Les politiques publiques vont peser sur les évolutions de l’immobilier : Stratégie Nationale Bas Carbone, Transition Energétique, règles d’urbanisme, RE2020 et suivantes, …
Ce travail de l’Ademe et du CSTB se rapproche de celui de l’OID à propos de l’obsolescence des bâtiments. Ce premier rapport note en effet que l’obsolescence d’un bâtiment nait de multiples facteurs : il ne correspond plus aux besoins, mais aussi il peut être menacé par le phénomène du changement climatique au sens large. Le retrait d’un trait de côte peut condamner un bâtiment. Un risque récurrent d’inondation ruine la valeur patrimoniale de toute une zone, etc.
Prendre en compte tous les risques
L’OID a en effet construit un outil d’évaluation multirisque lié à l’effet du changement climatique sur les bâtiments. Baptisé Bat-ADAPT, il compile les travaux de divers centres de recherches publics, comme Météo France ou le BRGM, pour prendre en compte simultanément plusieurs risques : vagues de chaleur, sécheresses, retrait et gonflement des argiles, inondations et submersions marines.

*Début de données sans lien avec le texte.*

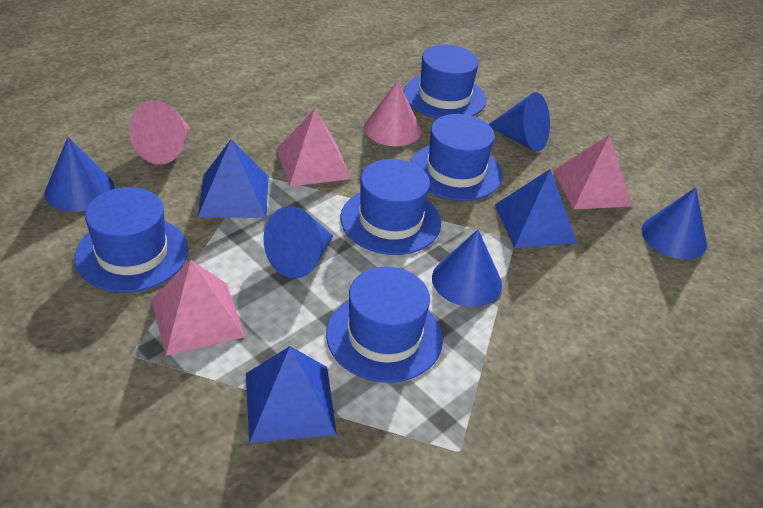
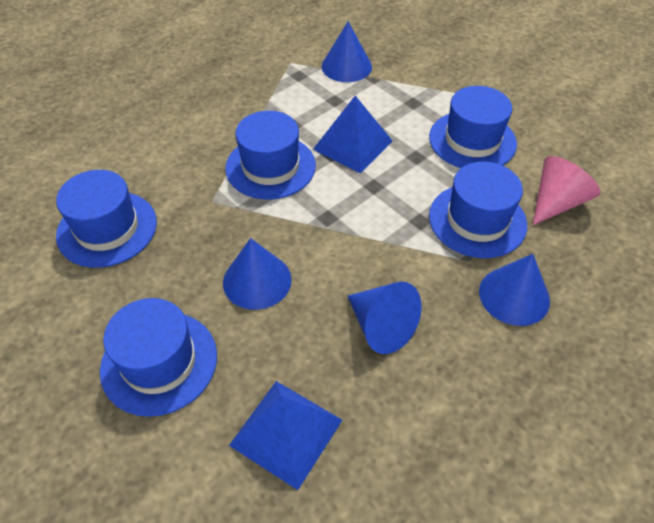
blue cone: 5 -> 4
blue pyramid: 3 -> 2
pink cone: 2 -> 1
pink pyramid: 3 -> 0

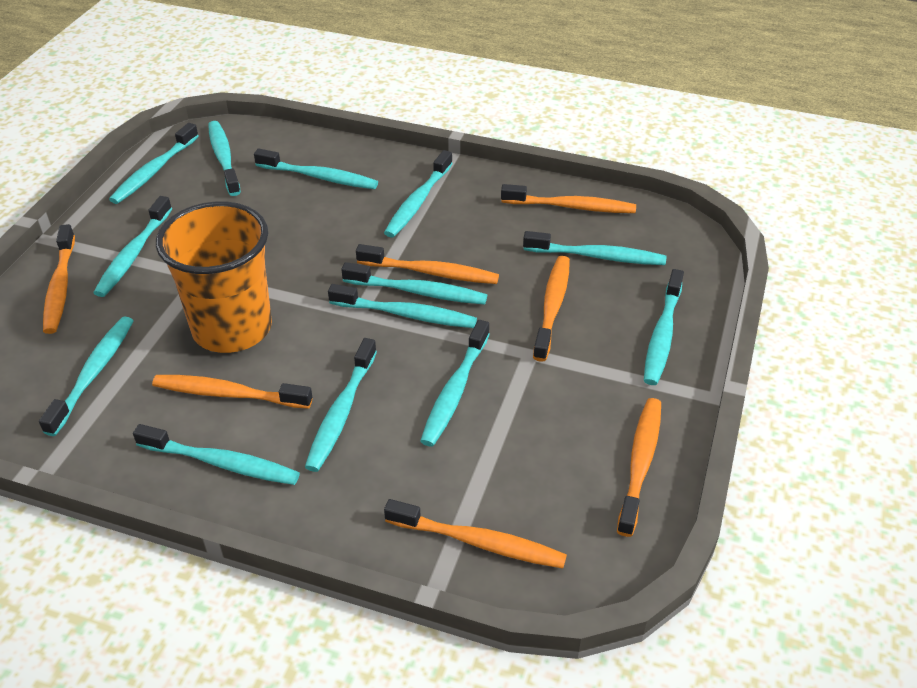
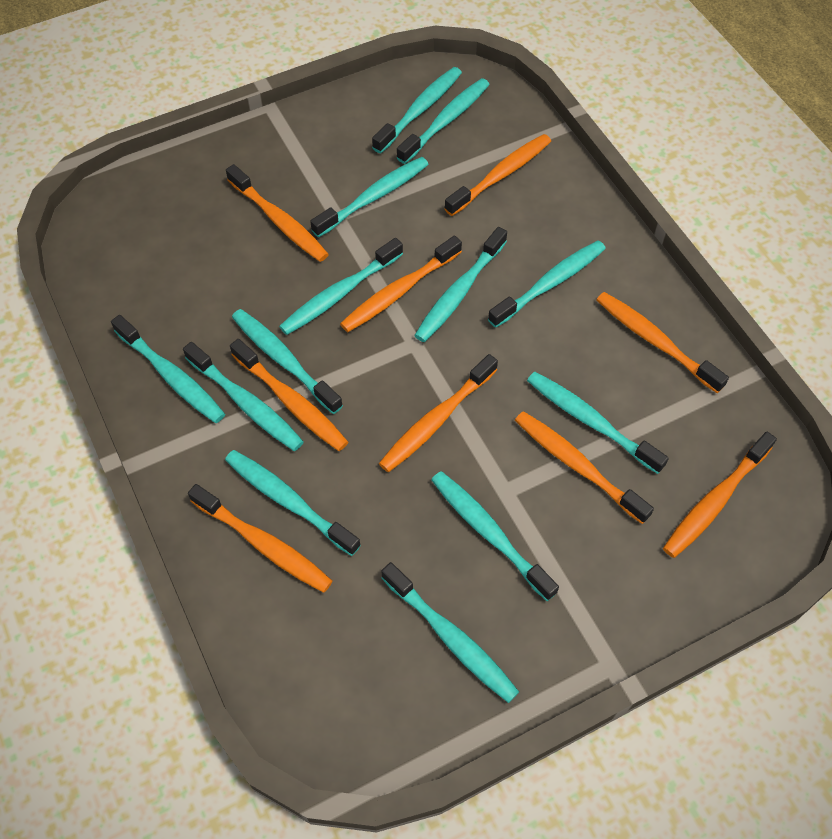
orange cup: 1 -> 0
orange toothbrush: 7 -> 9

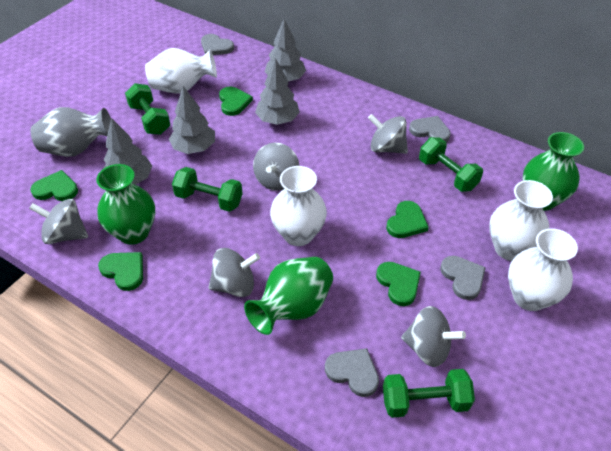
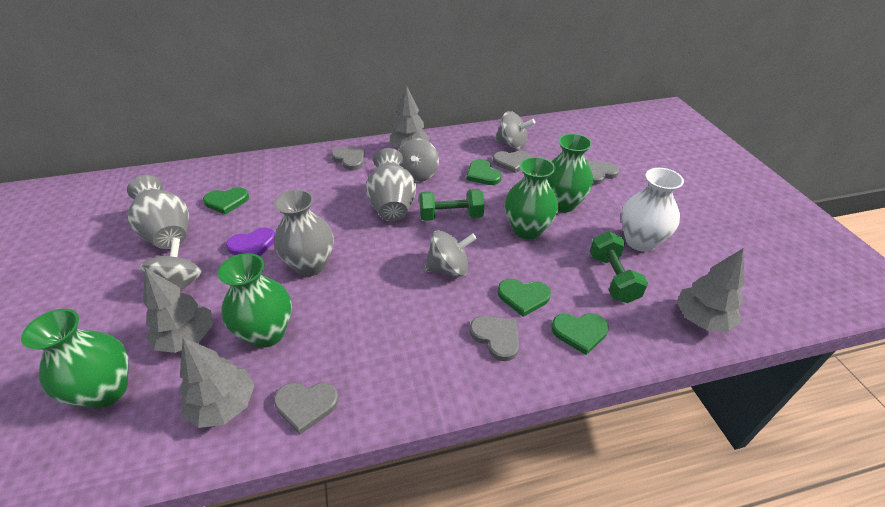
green dumbbell: 4 -> 2
green heart: 5 -> 4
green vase: 3 -> 4
grey heart: 4 -> 5
grey spinning top: 5 -> 4
grey vase: 1 -> 3
purple heart: 0 -> 1
white vase: 4 -> 1

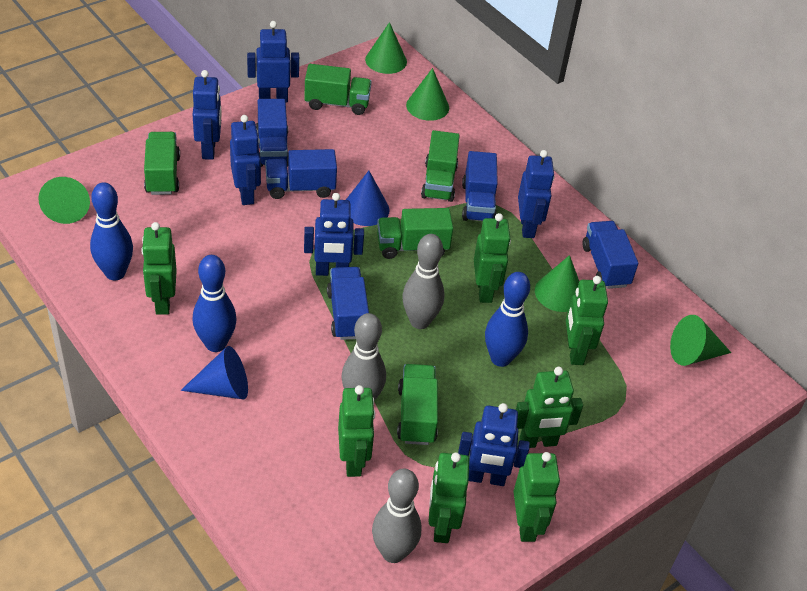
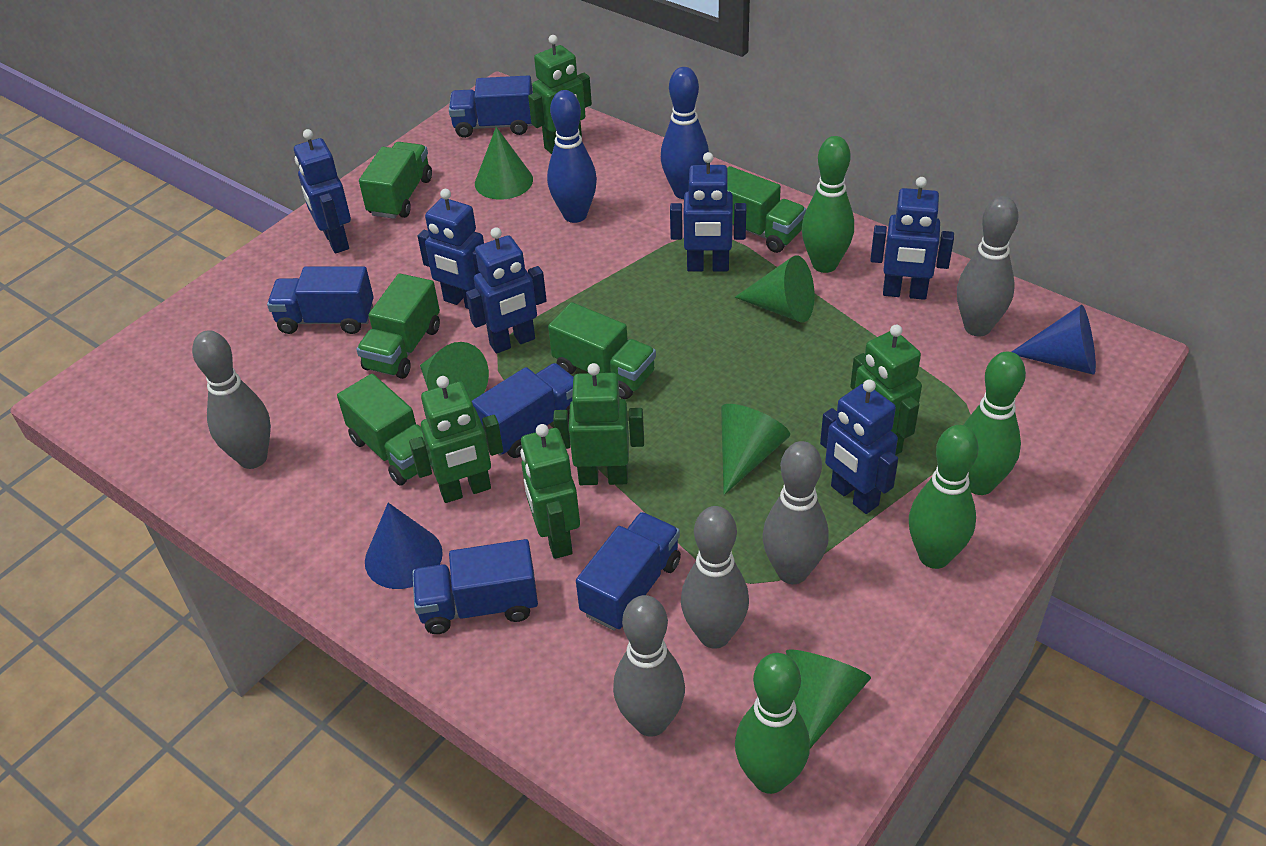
blue bowling pin: 3 -> 2
green bowling pin: 0 -> 4
green robot: 7 -> 5
grey bowling pin: 3 -> 5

Accessible sur la plateforme Taloen, l’outil Bat-ADAPT permet de saisir l’adresse d’un bâtiment – prenons au hasard le 23 quai des Queyries 33000 Bordeaux – et de mesurer chacun de ces risques climatiques, ainsi que leur combinaison. Après avoir saisi une description rapide du bâtiment en quelques clics, l’outil génère une fiche synthétique. ©OID
La fiche synthétique Bat-ADAPT montre pour une adresse précise, le profil de risque d’exposition climatique – en l’occurrence pour notre adresse, le risque le plus important est celui d’une remontée des eaux de nappe – et le profil de sensibilité du bâtiment à l’horizon 2030. ©OID
Bat-ADAPT est un véritable outil d’aide à la décision pour les Maîtres d’Ouvrage. Son but est de proposer une évaluation rationnelle des risques physiques liés au changement climatique, afin de rendre les bâtiments plus résilients et d’orienter les décisions de rénovation du patrimoine existant.